LondonGirl profile image

LondonGirl 7 years ago from London

Here in England & Wales, rape and sexual assault complaints may not be named by the press, unless they choose to "out" themselves.


William F. Torpey profile image

William F. Torpey 7 years ago from South Valley Stream, N.Y. Author

It certainly is a very controversial issue, LondonGirl. But as a longtime journalist I believe, along with many women's organizations and attorneys, that the names of rape victims should be public information. Keeping the names secret merely perpetuates the stigma that rape victims continue to face. It no doubt is traumatic for the victim, but it will serve women better in the end.


UConnKid 5 years ago

This article is extremely poorly written for anything other than a personal opinion piece. Mr Torpey repeatedly states his view without citing any studies, objective data, or even any anecdotal situation where even one woman who was raped stated that she wished the press had printed her name and why she felt that way. My Torpey goes so far as to relate not publishing the names of rape *victims* with pleas for anonymity by those *accused* of criminal activity, a Freudian slip that suggests he too believes that women who are raped are the perpetrators. He states (in the comments) that "many women's organizations [believe]... that the names of rape victims should be public information" without naming even one of these organizations. Here's a suggestion Mr Torpey: Until you grow a vagina and know what it feels like to be seen as an object by men and feel totally vulnerable just walking to your car at night, let alone the shame that overwhelms you when someone abuses you sexually, then write about things you do understand. You're like a little kid who whines because the police won't let you gape at an accident victim to satisfy your morbid curiousity.


William F. Torpey profile image

William F. Torpey 5 years ago from South Valley Stream, N.Y. Author

Thank you for your comment, UConnKid. I appreciate your strong feelings about the plight of women, and I am, of course, sympathetic to the fear they face. This opinion piece, however, addresses the law in the United States, not the vulnerability of women or their personal feelings. The piece was written as a column in a newspaper; it was not intended to be an academic study with citations. The feelings of women regarding their desire not to be named -- or to be named -- is not a consideration regarding the law. It's not an issue that can be resolved by a majority vote of women. Rather, women's safety is better served when the public is fully informed of the facts in rape cases.


LiamBean profile image

LiamBean 5 years ago from Los Angeles, Calilfornia

Without proper and complete disclosure there is a high potential for injustice. All parties in any action should be publicly named.

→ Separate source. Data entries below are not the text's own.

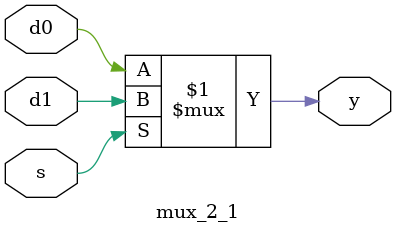
<source format=sv>
`timescale 1ns / 1ps

module mux_2_1
    (
    input wire d0,     
    input wire d1,     
    input wire s,      
    output wire y      
);
    assign y = s ? d1 : d0;
endmodule


// Using tri state buffer -----------------------------------------------------------------------------------------------------------------------------------------

 // logic buf0_out, buf1_out;

   
   // tristate_buffer buf0 (
        // .data_in(D0),
       // .enable(~S),      
      // .data_out(buf0_out)
   // );

    // tristate_buffer buf1 (
       // .data_in(D1),
       // .enable(S),        
       // .data_out(buf1_out)
   // );

//    assign Y = (buf0_out !== 1'bz) ? buf0_out : buf1_out;

// endmodule

// module tristate_buffer (
    // input logic data_in,      
    // input logic enable,       
    // output logic data_out     
// );
    // assign data_out = (enable) ? data_in : 1'bz; 
// endmodule

</source>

With one party named and the other unnamed there is a potential, right from the start, for any trial to be tainted and any decision to be biased.


William F. Torpey profile image

William F. Torpey 5 years ago from South Valley Stream, N.Y. Author

Thank you for commenting, LiamBean. I agree, of course, that failure to name all parties to any lawsuit creates great potential for injustice. I've just added a link to a story this week in Norwalk CT where a woman is accused of falsely reporting a rape. It can, and does, happen. Everyone is better off when the facts are on the table.